The judge took the information very well. The exhibitor was very non-threatening. The person who owned the rabbit didn’t make a federal case out of it. It was a very good situation.

Give the Judge a Compliment

Recently, an exhibitor commented that a certain judge seems to do a better job with the Hollands after I complimented him at a show. While that might be coincidental, I do think that people often try to live up to high expectations.

What I said to the judge after the show was very specific and very genuine. You’ve seen me write that advice before. Mention something in particular that you like about a judge’s performance, it will have good impact and can reinforce his or her good judging habits.

Here are some examples of specific compliments that you can give judges:

— I appreciate the way you pose our breed correctly.

— I think it’s great the way you turn your back or avert your eyes when the rabbits are coming to the table; I wish more judges would do that.

— I found the thoroughness of your comments to be very useful.

— Thanks for mentioning why each rabbit was placed higher or lower in the class; it helps me to understand more about the breed.

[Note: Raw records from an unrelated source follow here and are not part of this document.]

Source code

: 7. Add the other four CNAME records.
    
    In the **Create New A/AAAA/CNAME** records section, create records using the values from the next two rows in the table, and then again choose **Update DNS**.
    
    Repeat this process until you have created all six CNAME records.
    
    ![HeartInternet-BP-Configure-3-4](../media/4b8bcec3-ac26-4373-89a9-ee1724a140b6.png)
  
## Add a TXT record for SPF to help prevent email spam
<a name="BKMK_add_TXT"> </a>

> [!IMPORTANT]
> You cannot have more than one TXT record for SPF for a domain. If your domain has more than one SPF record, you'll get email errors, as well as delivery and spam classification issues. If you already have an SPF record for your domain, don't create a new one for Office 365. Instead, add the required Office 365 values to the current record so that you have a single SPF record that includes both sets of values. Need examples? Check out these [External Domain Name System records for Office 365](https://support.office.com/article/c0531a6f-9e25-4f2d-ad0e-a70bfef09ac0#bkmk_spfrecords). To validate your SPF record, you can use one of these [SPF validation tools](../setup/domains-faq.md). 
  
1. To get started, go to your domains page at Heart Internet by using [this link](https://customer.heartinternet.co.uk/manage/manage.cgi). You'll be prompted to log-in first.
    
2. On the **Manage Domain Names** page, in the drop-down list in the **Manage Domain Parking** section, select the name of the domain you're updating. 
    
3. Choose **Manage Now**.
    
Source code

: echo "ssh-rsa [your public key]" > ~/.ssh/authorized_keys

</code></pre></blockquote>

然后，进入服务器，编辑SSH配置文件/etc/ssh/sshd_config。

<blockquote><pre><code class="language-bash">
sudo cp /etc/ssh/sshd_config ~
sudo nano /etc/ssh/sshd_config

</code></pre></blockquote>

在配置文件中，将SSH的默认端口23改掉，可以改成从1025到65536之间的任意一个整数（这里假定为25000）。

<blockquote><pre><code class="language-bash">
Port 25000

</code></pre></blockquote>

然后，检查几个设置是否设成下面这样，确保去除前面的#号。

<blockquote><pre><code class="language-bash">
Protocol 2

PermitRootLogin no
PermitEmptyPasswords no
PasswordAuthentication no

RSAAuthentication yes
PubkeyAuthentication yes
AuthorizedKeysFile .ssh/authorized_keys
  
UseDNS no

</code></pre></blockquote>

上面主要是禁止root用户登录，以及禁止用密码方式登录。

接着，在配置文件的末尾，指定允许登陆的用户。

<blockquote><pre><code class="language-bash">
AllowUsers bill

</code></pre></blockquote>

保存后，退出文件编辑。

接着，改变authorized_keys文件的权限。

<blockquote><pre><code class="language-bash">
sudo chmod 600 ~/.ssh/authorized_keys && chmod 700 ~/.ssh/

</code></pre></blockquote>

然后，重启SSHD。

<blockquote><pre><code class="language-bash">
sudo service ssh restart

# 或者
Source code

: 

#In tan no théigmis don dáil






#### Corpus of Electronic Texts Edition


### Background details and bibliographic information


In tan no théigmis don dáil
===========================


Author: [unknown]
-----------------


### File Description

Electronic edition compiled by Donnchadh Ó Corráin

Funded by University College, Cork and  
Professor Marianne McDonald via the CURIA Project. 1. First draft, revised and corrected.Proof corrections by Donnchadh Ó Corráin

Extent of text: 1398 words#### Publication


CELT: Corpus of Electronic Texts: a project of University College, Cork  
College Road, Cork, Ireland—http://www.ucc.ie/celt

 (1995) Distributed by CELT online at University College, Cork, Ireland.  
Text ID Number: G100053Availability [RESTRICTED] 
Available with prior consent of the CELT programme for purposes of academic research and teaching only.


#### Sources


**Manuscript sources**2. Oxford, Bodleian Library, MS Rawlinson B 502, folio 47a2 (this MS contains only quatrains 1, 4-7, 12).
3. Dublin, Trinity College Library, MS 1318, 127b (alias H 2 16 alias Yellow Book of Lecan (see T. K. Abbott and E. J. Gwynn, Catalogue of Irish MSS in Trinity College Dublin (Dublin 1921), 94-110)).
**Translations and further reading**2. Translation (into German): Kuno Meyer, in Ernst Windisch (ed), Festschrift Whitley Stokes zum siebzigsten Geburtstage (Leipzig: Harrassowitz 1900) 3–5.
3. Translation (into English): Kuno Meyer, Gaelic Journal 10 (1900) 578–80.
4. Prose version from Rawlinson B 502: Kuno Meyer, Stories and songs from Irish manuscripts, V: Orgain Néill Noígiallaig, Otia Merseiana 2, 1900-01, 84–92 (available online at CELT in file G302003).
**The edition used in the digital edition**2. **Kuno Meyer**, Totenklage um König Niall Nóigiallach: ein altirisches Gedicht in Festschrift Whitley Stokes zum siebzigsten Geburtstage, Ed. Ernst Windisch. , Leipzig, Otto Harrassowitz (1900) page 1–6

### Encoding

— You have a good touch with the rabbits and really give them a chance to show off their best.

— Thanks for allowing those ears to  relax before evaluating ear carriage; even though it’s mentioned in our standard, not enough judges do that.

— Thanks for the tips and pointers you throw in as you judge; I learned a lot.

— I appreciate your taking the time to show everyone that unusual DQ.

Sometimes it’s tempting to complain about the quality of judges. We should ask ourselves if we do all we can do to help shape the behavior of judges by reinforcing their positive qualities. We should do our part.

Avoid the Appearance of Influencing the Judge

Remember, however, to be sensitive to when to chat with judges. They are required to avoid even the appearance of bias, so having long discussions before the show is inappropriate. I try to avoid even having conversations with judges that I have more of a friendship with. I want to avoid the appearance of bias.

In reality, I don’t think it would matter, mainly because I’m not going to make a big deal of putting my rabbits on the table, I’m not going to hang over my rabbits, and I’m not going to be intentionally late to the table in order to identify my rabbits. But appearances are important.

Don’t Distract the Judge

Chatting during the judging is not a good idea either. We’ve all been guilty of it I’m sure, especially with a particularly engaging judge.

I remember seeing a judge I know who was evaluating Netherlands. Hollands hadn’t been assigned this judge that day and I hadn’t seen him. I just walked up and said hi, but realized as soon as I did, that he stopped his judging to exchange pleasantries. I got a sign over his shoulder from an exhibitor. The sign was either, “I’ll slit your throat, ” or “Cut the conversation short.” People wanted to get home and I was being insensitive.

I also remember getting reports from a show I did not attend. Several exhibitors were upset because the person who took the majority of the classes (perhaps all of them) had chatted up the judge during the entire show. I suspect that judge would have picked those rabbits anyway, but they had not maintained any type of appearance of neutrality. People who suspected bias or influence were given plenty of support for their suspicion.

I started this post with the statement that judges are people. And I want to end with the same thought. They can have their feelings hurt, feel unappreciated, feel pressured, make mistakes, and exhibit the full range of human behaviors. Remember that we can’t have our hobby without judges. Do your part to encourage good judge behaviors, teach judges (when appropriate), do not engage in even the appearance of bias, and remember that judges are people too.